I decided to explore the psychology of humor with my limited resources to see if I might gain insight. I discovered the work of psychologist Rod Martin whose research involves studying the ways in which people employ humor. Martin says that being funny may not be an expression of social skills, but rather the sign of a personality flaw.

Humor can be used to improve relationships or help the individual to cope with difficulties. But humor can also be self-deprecating or antagonistic. "It's a form of communication, like speech, and we all use it differently," says Martin. The clown who puts himself down has low self-esteem. When the put-down is directed toward someone else however, it may be an adaptive response. The tense air of the office can be lightened by ridiculing a tyrannical boss in his absence.

The world abounds with Jewish comics. Jews have long used humor to cope with oppression. It breaks the tension. Laughing or causing laughter takes away the stress of the situation. Making fun of the enemy knocks him down a peg or two.

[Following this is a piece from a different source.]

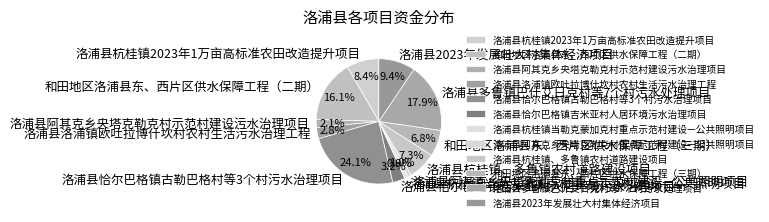

Is there a majority slice in this chart?

No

Remember the scene in Fiddler on the Roof where the Hassid asks his rebbe, "Rabbi, is there a proper blessing for the Czar?"

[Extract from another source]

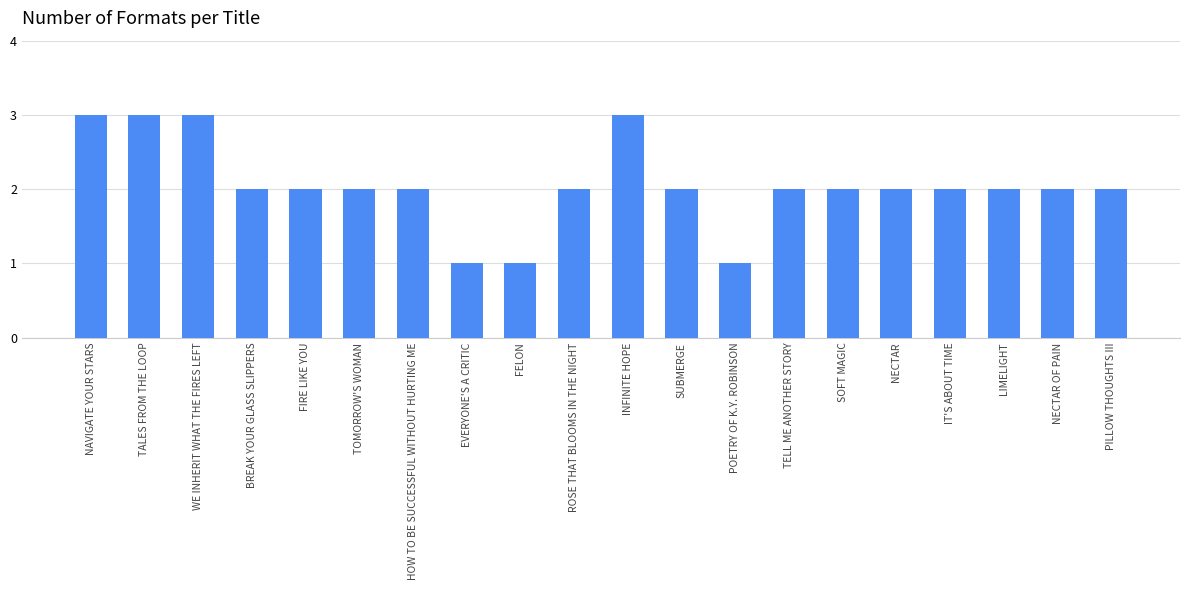

Is it true that the value at WE INHERIT WHAT THE FIRES LEFT is 3?

True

The rabbi says, "Of course my son, there is a blessing for everything," and thinking a moment recites, "May God bless and keep the Czar…far away from us!"

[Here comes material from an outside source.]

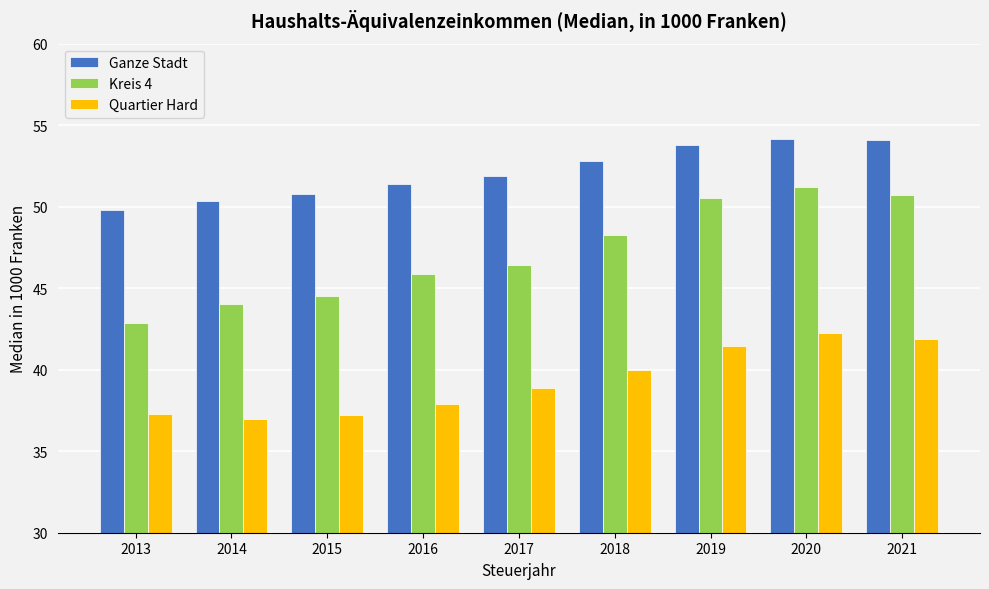

At which label does Kreis 4 first exceed 46?

2017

Humor is a key facet of my personality. I've always loved generating laughs. Sometimes I'm not even aware I'm being funny until someone laughs. Making others laugh involves generating a kind of surprised gut reaction. Socializing involves a certain protocol, being polite and adhering to norms. Laughter, on the other hand, is genuine and comes unbidden. It needn't conform to the standards of Emily Post. It just is.

So making someone laugh is about the nicest thing I know how to do. I like it better than anything. I don't even care about the sense of the words in the joke. I just want to hear those laughs. But maybe there's something else going on.

President Obama scares me. He poses an existential threat to me, my family, my country, and my fellow Israelis on many levels. I feel a sense of urgency that is not shared by many of my friends. Was my joining that page perhaps a way of pushing the boundaries, saying: "Please see my situation: my dilemma?"

I think so.

So, how do I explain away the MJ jokes?

I guess it boils down to how I view Michael Jackson. He had to change anti-Semitic lyrics in the song, They Don't Care About Us. He swore that these lyrics were benign. But then, in 2005, tapes were aired on Good Morning America, "They suck … They're like leeches. … I'm so tired of it … It is a conspiracy. The Jews do it on purpose."

It doesn't matter a bit to me that he changed the lyrics of that song to accommodate the ADL or got in bed with Shmuely Boteach. As far as I'm concerned, Jackson was an anti-Semite—a very talented person, but an extreme anti-Semite. I can never again listen to his music without the thought of his anti-Semitism coming to mind.

It isn't just his anti-Semitism, though. I also think about the baby-dangling incident. To me, MJ was not a good person. The court cases don't have anything to do with these feelings. I only look at facts. The facts makes him fair game as the butt of jokes—but NOT at the expense of my long friendship with Viki.

I think that joking about these two personalities boils down to wishing that my friends would share my passionate beliefs or at least see and recognize my feelings and fears. I crossed their red lines to make them see my own red lines. I think I would rather make my feelings known through humorous asides than by lecturing or being strident. But twice now, all I succeeded in doing was to cause offense.

I think what I learned from these two incidents is that friendship is not predicated on agreement. No matter how urgent an issue feels to me, it does not follow that a friend must agree. It's hard to take this in when I feel the issues are existential. But losing a friend is even harder.

I resolve to listen to those little voices, the next time they whisper a warning. I don't promise not to fail sometimes, but I hope that setting down my thoughts like this will firm things up in my mind and help me avoid future pitfalls that threaten my friendships with the people I love.